海洋ごみ研究の北星学園大生 勇払中で出前授業 苫小牧
勇払マリーナに設置されたシービンをオンラインで確認する生徒たち

 海洋ごみ問題を研究する北星学園大学(札幌市)の経済学部環境経済学ゼミナール(藤井康平専任講師)は11日、苫小牧勇払中学校で全校生徒41人を対象に環境保全を考える出前授業を行った。海洋汚染防止を目指し、勇払マリーナ(勇払)に道内初の海洋ごみ回収装置「Seabin(シービン)」を設置するなど独自の取り組みも紹介し、地球環境を守る大切さを説いた。

 地元の子どもたちにゼミの活動を知ってもらおう―と親交のある勇払商工振興会の佐藤章一会長(学校運営協議会委員)を通じ、同校に打診し、実現した。

 学生たちは環境経済学の紹介から、研究背景、シービンの課題までを説明。シービンは1台で最大20キロのごみをためられるが、導入コストなどがネックとなり、設置事例が全国で19台にとどまっていることも紹介した。

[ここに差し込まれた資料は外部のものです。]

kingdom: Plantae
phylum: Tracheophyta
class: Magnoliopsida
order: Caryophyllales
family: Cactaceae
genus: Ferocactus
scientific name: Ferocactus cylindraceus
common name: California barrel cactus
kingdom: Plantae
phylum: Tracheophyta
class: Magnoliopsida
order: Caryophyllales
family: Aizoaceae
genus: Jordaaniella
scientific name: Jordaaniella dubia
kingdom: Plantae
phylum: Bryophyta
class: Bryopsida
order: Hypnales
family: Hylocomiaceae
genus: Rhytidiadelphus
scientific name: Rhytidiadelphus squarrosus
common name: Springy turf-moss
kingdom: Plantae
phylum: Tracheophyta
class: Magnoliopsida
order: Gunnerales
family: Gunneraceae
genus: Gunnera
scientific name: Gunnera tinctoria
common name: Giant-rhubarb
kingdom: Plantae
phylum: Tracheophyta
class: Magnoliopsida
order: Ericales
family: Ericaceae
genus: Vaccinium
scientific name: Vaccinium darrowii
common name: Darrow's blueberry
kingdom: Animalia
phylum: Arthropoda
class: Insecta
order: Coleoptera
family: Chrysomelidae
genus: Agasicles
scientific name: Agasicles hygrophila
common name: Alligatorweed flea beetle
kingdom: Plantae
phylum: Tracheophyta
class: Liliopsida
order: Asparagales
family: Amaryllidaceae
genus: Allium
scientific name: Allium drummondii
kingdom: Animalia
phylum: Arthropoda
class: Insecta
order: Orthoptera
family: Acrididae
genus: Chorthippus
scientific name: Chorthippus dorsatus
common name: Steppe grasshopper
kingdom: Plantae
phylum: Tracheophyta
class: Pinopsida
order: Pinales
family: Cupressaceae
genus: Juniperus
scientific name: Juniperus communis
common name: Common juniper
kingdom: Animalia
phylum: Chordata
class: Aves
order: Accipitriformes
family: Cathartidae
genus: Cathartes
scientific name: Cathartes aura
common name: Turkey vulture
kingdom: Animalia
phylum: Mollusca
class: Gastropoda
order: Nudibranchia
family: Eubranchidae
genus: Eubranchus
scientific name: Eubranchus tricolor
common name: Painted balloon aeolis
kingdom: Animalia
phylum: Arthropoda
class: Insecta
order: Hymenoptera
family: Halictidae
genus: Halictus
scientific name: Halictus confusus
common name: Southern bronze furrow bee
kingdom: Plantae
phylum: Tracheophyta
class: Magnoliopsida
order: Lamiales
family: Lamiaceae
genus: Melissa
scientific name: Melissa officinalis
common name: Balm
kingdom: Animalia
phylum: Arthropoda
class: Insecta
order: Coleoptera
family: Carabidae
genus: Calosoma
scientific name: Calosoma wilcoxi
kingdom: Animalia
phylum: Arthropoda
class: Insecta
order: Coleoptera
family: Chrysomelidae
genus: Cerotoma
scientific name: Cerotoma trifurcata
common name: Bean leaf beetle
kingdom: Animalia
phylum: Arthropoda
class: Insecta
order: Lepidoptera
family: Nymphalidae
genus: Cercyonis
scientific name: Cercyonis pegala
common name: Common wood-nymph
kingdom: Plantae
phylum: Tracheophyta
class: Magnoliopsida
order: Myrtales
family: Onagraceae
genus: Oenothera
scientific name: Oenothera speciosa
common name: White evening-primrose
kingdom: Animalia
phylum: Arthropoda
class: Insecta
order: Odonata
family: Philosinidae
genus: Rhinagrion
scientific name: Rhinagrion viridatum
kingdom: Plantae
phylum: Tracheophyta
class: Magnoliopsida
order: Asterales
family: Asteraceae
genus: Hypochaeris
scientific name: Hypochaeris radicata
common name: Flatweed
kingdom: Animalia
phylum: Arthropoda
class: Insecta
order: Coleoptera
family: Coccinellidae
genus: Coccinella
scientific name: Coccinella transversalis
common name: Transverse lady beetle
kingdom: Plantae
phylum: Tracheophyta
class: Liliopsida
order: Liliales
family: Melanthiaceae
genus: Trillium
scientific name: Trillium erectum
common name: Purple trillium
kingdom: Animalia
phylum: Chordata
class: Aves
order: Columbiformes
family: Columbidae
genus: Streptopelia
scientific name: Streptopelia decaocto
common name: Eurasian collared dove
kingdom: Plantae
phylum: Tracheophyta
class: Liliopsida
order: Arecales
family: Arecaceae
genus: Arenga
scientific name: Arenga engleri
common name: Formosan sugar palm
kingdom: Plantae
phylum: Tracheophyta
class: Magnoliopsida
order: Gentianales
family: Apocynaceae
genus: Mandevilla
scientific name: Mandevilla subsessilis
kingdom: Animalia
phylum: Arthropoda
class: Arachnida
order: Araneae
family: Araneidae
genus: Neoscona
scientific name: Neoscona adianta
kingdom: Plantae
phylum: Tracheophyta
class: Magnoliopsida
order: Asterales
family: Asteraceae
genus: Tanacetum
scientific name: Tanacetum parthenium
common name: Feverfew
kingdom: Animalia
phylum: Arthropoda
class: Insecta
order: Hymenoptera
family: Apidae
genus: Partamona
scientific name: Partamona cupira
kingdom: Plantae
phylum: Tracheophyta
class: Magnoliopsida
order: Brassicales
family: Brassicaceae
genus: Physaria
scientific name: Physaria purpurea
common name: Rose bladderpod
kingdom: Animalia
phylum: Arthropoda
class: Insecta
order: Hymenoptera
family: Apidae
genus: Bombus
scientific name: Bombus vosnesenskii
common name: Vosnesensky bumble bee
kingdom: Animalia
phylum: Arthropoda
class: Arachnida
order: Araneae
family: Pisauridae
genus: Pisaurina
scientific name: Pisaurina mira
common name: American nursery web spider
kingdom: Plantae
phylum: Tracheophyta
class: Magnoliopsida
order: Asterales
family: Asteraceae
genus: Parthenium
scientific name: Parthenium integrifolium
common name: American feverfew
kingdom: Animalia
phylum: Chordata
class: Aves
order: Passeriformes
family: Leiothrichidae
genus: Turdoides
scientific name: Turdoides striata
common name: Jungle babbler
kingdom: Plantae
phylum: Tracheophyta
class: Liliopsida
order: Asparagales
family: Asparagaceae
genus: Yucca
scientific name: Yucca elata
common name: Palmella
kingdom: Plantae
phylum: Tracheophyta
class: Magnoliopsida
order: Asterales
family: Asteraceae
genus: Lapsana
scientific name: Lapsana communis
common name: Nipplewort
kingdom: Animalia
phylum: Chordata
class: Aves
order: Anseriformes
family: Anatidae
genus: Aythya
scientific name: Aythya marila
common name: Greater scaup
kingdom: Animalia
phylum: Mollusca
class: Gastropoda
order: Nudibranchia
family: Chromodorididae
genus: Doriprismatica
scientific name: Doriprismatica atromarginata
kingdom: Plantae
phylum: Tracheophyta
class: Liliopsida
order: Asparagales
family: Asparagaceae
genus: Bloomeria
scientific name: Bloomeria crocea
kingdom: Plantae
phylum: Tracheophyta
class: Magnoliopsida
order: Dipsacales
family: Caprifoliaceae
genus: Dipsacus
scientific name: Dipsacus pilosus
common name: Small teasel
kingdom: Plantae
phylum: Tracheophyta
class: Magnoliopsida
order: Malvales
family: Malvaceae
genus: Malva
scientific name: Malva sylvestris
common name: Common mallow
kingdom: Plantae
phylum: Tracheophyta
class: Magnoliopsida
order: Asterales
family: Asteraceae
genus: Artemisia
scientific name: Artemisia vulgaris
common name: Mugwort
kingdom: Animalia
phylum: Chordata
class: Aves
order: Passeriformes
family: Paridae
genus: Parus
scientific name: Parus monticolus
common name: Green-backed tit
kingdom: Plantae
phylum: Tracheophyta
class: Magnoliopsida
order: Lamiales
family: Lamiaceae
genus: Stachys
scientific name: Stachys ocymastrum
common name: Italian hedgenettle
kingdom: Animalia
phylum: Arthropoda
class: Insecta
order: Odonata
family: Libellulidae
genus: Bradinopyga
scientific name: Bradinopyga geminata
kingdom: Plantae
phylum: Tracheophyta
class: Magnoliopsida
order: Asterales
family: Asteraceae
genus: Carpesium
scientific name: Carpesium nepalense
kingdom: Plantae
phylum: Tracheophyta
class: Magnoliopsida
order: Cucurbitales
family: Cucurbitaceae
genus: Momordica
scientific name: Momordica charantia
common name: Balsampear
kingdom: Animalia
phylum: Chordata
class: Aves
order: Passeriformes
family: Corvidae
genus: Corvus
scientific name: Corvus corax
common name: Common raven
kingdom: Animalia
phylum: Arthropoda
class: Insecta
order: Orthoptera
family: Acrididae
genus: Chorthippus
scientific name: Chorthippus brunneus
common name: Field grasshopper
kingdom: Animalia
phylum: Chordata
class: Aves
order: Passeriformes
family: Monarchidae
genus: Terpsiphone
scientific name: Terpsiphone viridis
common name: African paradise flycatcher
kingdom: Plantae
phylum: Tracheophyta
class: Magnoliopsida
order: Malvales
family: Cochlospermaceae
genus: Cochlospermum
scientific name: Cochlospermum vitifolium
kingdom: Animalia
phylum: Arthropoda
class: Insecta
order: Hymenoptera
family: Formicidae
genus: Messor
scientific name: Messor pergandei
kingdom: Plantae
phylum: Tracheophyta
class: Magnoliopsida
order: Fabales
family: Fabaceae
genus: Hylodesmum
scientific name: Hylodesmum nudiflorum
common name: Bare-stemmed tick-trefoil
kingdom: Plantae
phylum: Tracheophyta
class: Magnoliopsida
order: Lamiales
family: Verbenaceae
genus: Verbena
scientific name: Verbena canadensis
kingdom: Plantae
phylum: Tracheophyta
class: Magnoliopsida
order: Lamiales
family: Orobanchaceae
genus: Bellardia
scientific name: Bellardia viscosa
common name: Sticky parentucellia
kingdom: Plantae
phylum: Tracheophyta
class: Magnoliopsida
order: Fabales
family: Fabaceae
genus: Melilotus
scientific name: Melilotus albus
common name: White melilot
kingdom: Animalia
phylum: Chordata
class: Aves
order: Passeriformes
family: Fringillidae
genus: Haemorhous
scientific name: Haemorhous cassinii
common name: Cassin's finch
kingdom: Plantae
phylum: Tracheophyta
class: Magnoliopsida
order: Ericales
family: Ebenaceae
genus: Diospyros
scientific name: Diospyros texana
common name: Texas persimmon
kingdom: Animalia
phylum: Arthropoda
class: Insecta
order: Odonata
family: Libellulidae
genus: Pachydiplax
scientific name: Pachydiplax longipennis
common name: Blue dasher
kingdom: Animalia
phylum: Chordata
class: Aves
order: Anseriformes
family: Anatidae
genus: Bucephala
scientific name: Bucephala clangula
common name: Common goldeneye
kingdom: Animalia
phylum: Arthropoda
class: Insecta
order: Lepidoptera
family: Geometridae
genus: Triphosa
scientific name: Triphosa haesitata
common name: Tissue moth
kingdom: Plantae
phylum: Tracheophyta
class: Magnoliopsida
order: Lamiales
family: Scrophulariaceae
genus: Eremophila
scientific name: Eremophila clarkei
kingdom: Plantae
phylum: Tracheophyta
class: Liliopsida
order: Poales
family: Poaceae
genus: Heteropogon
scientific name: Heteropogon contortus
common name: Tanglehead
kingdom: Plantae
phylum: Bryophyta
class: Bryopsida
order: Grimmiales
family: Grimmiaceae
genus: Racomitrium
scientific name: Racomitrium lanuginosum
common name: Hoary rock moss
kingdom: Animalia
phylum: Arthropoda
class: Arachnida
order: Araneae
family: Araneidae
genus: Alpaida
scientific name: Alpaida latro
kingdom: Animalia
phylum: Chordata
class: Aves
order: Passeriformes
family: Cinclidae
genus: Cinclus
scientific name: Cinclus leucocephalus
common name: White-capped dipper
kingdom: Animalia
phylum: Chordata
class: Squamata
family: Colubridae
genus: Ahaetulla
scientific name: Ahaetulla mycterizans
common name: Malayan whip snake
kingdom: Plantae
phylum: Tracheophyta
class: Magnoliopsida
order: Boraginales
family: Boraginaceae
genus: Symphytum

 実際に勇払マリーナとオンラインでつなぎ、映像でシービンの様子や回収された海洋ごみを確認。ワークショップで5班に分かれ、地球環境を良くするアイデアを出し合うと「スキューバダイビングでごみ拾い」など斬新な意見も出た。

 勇払中3年の大町日南さん(14)は、海洋ごみの多さに驚き「環境問題は世界中の問題だけど、まずは自分の地域に目を向けることが大事だと思った」と話した。同大4年の渋谷太一さん(21)は「自発的に考えてもらえるよう授業内容を工夫した。地元の中学生に聞いてもらえてよかった」と述べた。

 出前授業は、昨年11月に同大付属高校での実施以来2回目という。